Viel wurde im vergangenen Jahr über analoge Kunst im digitalen Raum diskutiert. Dazu kam ein neuer Hit: Künstler wie Kanye West oder Nick Cave schlossen sich in Konzerthallen oder Stadien ein und spielten dort alleine für sich. Nun also Billie Eilish, die im berühmten Hollywood Bowl in LA ihren Konzertfilm "Happier than Ever" aufnahm.
Zwei Fehler haben sich in die Einleitung eingeschlichen. Erstens war Eilish nicht allein, sondern durchaus gesellig, unter anderem wurde sie vom Los Angeles Philharmonic unter Gustavo Dudamel begleitet. Auch ein Chor, indem Eilish in ihrer Jugend (die Frau ist immerhin schon 19) sang, unterstütze sie. Zum anderen ist der Album- und Konzertfilmtitel "Happier than ever" eine Koketterie: Insbesondere das animierte Alter Ego, der Disney-Einfluss auf diesem Mitschnitt, vermeidet jedes Lächeln und gibt sich als traurigste aller Disneyprinzessinnen, während es mit wallendem blondem Haar im Sportwagen durch Los Angeles braust.

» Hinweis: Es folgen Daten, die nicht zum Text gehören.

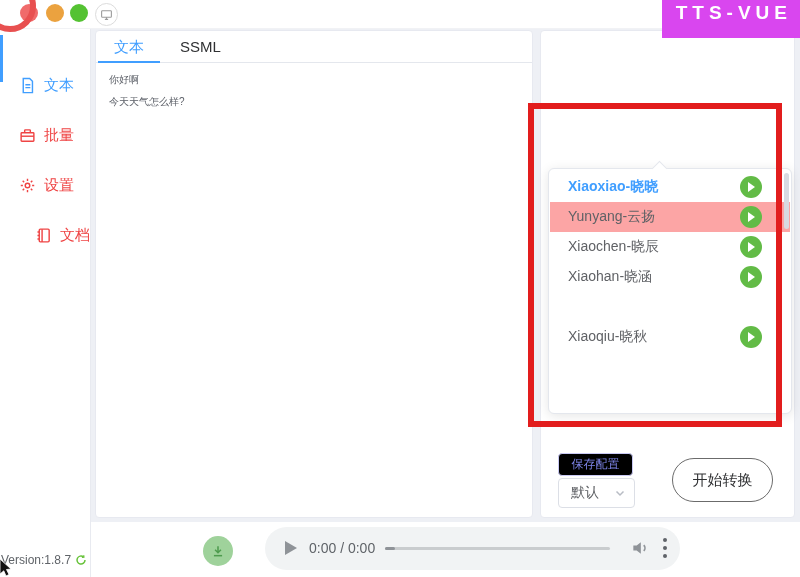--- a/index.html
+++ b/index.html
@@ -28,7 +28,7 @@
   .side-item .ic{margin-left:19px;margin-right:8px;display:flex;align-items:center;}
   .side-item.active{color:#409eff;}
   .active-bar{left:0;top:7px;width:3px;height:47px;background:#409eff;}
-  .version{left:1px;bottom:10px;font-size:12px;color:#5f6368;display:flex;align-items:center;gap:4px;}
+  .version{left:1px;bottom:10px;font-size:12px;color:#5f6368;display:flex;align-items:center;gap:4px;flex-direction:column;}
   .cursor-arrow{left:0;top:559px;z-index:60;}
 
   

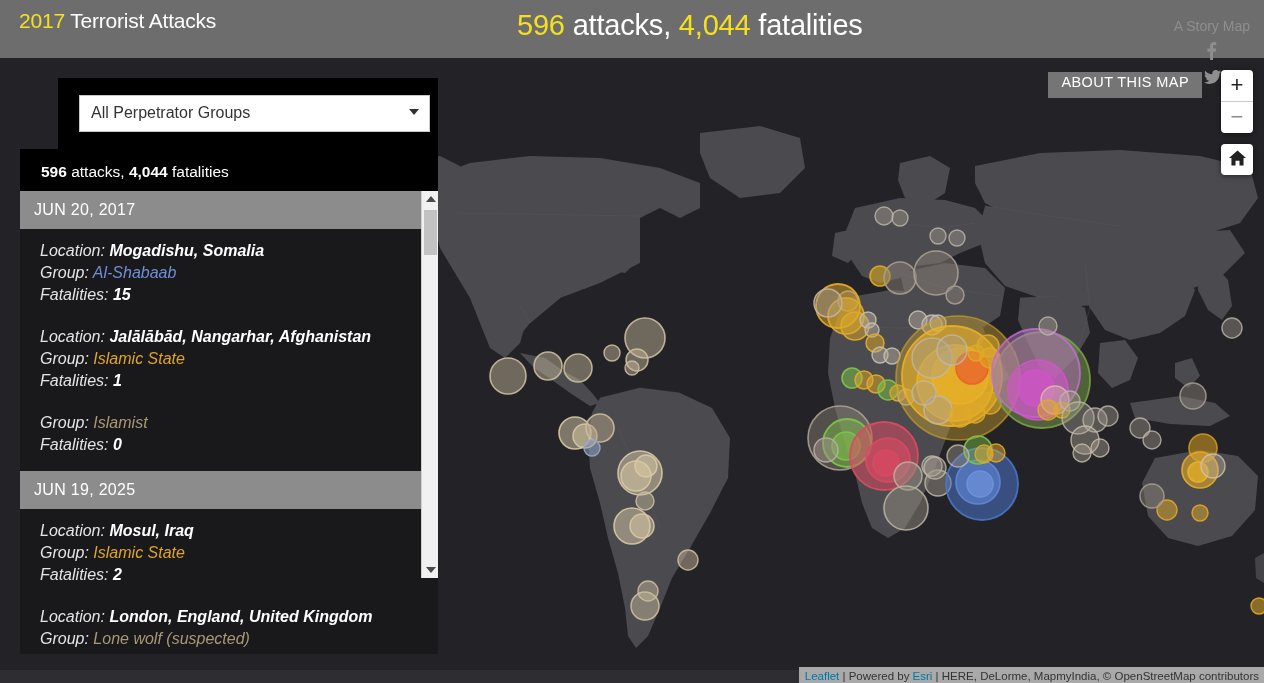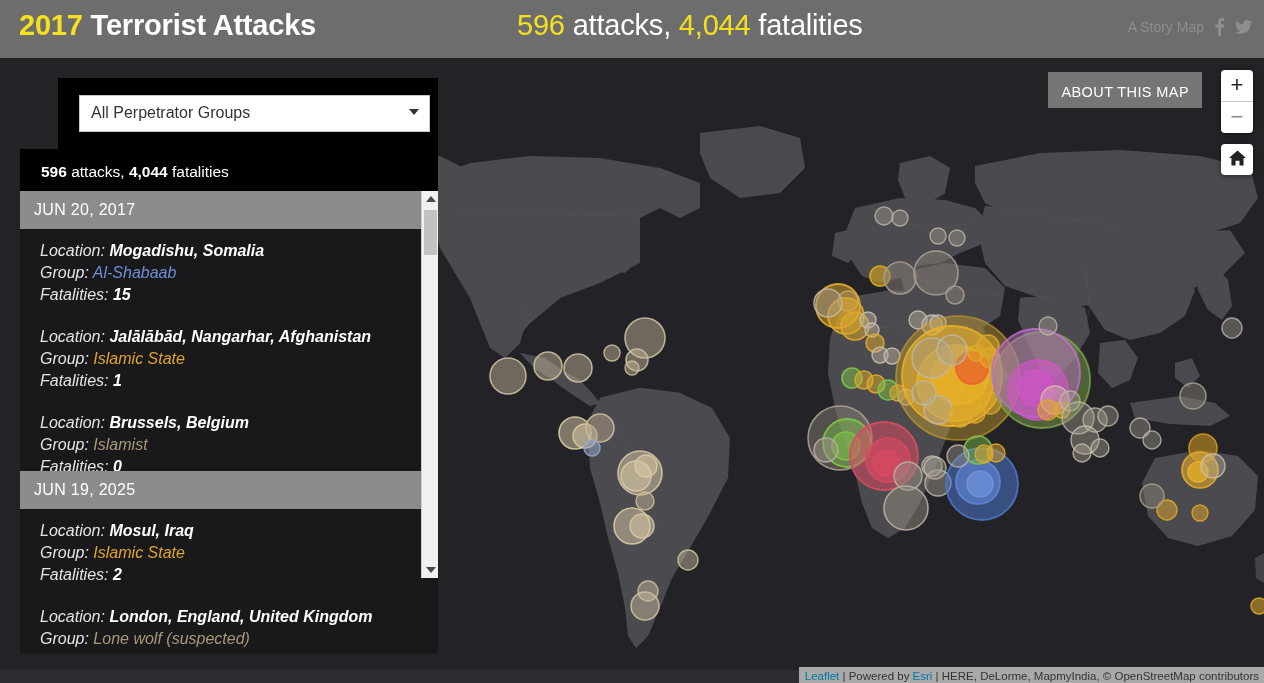--- a/index.html
+++ b/index.html
@@ -31,11 +31,10 @@
   .header-title {
     position: absolute;
     left: 19px; top: 9px;
-    font-size: 29px;
+    font-size: 21px;
     color: #ffffff;
     white-space: nowrap;
     letter-spacing: -0.2px;
-    font-weight: bold;
   }
   .header-title .accent { color: #f5e020; }
   .header-stats {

"Happier than ever" sind 66 Minuten Musikgenuss fürs Wohnzimmer. Dieses introvertierte Selbstbewusstsein, das Eilish in ihren Bewegungen und ihren Texten transportiert, kann ohne die Ablenkungen von Livepublikum inhaliert werden. Sätze wie "If I were more, if I were less, who decides what that makes me?", dürfen umso intensiver sickern. Am Ende setzt sich der Billie-Avatar in die erste Reihe der Arena und lauscht dem fulminanten "Happier than ever", bevor dieses Privatkonzert mit dem letzten Albumlied "Male Fantasy" ausklingt.